• [What this task involves] In the listing beneath this line, copy exactly the lines starting with the one containing "ins Leben gerufen, um" and going on through the one containing "重要施設配水管事業に伴う施工監理業務".
*** Opening of Data under study ***
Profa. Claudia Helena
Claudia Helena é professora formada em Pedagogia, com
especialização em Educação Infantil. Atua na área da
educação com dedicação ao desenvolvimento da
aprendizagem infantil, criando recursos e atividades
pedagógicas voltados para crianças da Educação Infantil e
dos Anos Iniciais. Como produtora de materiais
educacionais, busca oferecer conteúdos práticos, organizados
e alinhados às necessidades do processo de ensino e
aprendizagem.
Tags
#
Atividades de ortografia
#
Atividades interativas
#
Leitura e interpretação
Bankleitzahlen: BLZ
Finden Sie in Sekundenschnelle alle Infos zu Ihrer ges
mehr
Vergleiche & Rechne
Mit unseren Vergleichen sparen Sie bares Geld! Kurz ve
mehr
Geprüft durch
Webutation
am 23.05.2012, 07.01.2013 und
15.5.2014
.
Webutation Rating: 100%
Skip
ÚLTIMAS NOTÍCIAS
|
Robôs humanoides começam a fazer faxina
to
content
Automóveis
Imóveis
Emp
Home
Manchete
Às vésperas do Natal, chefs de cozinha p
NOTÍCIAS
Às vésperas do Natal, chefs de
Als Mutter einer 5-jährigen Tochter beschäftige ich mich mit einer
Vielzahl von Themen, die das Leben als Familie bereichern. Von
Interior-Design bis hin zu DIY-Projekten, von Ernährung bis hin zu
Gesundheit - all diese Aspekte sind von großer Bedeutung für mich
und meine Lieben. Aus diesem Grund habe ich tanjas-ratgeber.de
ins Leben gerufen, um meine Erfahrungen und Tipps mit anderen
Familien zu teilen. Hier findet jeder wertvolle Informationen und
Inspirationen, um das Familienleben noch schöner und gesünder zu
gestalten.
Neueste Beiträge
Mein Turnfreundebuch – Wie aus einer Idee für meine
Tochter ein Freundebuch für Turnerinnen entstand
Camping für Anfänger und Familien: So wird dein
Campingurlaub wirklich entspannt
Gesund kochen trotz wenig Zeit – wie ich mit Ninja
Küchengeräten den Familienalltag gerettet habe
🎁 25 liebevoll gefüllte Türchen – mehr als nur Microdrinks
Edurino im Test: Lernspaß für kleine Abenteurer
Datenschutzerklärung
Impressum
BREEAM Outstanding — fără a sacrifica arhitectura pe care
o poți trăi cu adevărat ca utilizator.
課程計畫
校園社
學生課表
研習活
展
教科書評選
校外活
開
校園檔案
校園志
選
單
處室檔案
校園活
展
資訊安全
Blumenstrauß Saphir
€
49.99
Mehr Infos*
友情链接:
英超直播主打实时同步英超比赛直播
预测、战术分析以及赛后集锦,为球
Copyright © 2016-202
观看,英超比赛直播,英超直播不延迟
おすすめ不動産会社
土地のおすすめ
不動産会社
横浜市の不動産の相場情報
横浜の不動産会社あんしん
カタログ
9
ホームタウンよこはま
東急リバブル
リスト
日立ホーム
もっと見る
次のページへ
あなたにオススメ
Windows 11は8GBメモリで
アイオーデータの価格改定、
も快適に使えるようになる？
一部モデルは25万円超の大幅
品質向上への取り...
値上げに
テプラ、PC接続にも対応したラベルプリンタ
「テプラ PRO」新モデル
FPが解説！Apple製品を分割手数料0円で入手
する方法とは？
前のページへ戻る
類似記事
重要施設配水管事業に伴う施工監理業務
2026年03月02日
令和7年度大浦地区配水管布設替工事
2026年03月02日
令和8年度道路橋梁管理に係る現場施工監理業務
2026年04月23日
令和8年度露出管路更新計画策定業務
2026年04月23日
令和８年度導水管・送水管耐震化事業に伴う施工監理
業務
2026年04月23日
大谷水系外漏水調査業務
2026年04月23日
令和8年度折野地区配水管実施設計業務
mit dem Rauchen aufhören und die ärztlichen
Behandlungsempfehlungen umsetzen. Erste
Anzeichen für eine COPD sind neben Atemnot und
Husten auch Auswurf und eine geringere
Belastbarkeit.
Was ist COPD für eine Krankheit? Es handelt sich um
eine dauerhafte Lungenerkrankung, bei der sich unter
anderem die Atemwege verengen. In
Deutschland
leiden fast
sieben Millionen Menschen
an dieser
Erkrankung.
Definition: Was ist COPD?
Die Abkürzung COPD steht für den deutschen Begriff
*** Close of Data under study ***
• [Solution to this problem]
ins Leben gerufen, um meine Erfahrungen und Tipps mit anderen
Familien zu teilen. Hier findet jeder wertvolle Informationen und
Inspirationen, um das Familienleben noch schöner und gesünder zu
gestalten.
Neueste Beiträge
Mein Turnfreundebuch – Wie aus einer Idee für meine
Tochter ein Freundebuch für Turnerinnen entstand
Camping für Anfänger und Familien: So wird dein
Campingurlaub wirklich entspannt
Gesund kochen trotz wenig Zeit – wie ich mit Ninja
Küchengeräten den Familienalltag gerettet habe
🎁 25 liebevoll gefüllte Türchen – mehr als nur Microdrinks
Edurino im Test: Lernspaß für kleine Abenteurer
Datenschutzerklärung
Impressum
BREEAM Outstanding — fără a sacrifica arhitectura pe care
o poți trăi cu adevărat ca utilizator.
課程計畫
校園社
學生課表
研習活
展
教科書評選
校外活
開
校園檔案
校園志
選
單
處室檔案
校園活
展
資訊安全
Blumenstrauß Saphir
€
49.99
Mehr Infos*
友情链接:
英超直播主打实时同步英超比赛直播
预测、战术分析以及赛后集锦,为球
Copyright © 2016-202
观看,英超比赛直播,英超直播不延迟
おすすめ不動産会社
土地のおすすめ
不動産会社
横浜市の不動産の相場情報
横浜の不動産会社あんしん
カタログ
9
ホームタウンよこはま
東急リバブル
リスト
日立ホーム
もっと見る
次のページへ
あなたにオススメ
Windows 11は8GBメモリで
アイオーデータの価格改定、
も快適に使えるようになる？
一部モデルは25万円超の大幅
品質向上への取り...
値上げに
テプラ、PC接続にも対応したラベルプリンタ
「テプラ PRO」新モデル
FPが解説！Apple製品を分割手数料0円で入手
する方法とは？
前のページへ戻る
類似記事
重要施設配水管事業に伴う施工監理業務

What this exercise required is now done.